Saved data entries
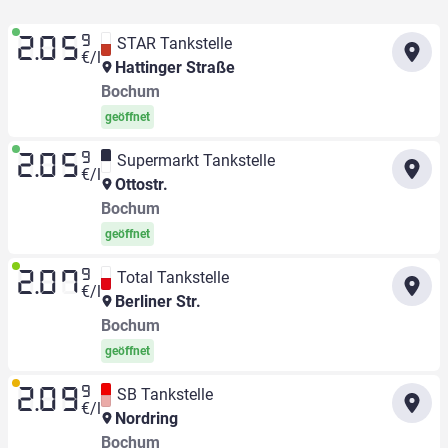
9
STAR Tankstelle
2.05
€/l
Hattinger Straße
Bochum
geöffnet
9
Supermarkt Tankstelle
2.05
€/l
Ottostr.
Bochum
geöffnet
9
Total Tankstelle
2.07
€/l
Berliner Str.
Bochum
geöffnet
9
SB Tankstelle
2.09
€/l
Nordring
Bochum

==

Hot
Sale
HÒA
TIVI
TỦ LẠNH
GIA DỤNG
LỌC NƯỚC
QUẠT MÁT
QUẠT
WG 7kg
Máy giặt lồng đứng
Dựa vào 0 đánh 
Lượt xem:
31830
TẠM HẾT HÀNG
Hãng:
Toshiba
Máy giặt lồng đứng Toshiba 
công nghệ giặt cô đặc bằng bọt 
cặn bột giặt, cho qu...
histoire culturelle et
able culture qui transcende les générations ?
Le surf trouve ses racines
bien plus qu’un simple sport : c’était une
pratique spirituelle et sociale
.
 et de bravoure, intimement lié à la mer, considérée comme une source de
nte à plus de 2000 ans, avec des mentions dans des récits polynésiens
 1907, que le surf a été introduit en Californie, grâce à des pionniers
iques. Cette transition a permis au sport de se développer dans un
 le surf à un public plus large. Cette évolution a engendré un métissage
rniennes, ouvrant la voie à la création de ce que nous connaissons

• **Activity**
Lines to set down from above: the line with "công nghệ giặt cô đặc bằng bọt", the line with "nte à plus de", and every line between, each exactly as written.

• **Solution to this task**
công nghệ giặt cô đặc bằng bọt 
cặn bột giặt, cho qu...
histoire culturelle et
able culture qui transcende les générations ?
Le surf trouve ses racines
bien plus qu’un simple sport : c’était une
pratique spirituelle et sociale
.
 et de bravoure, intimement lié à la mer, considérée comme une source de
nte à plus de 2000 ans, avec des mentions dans des récits polynésiens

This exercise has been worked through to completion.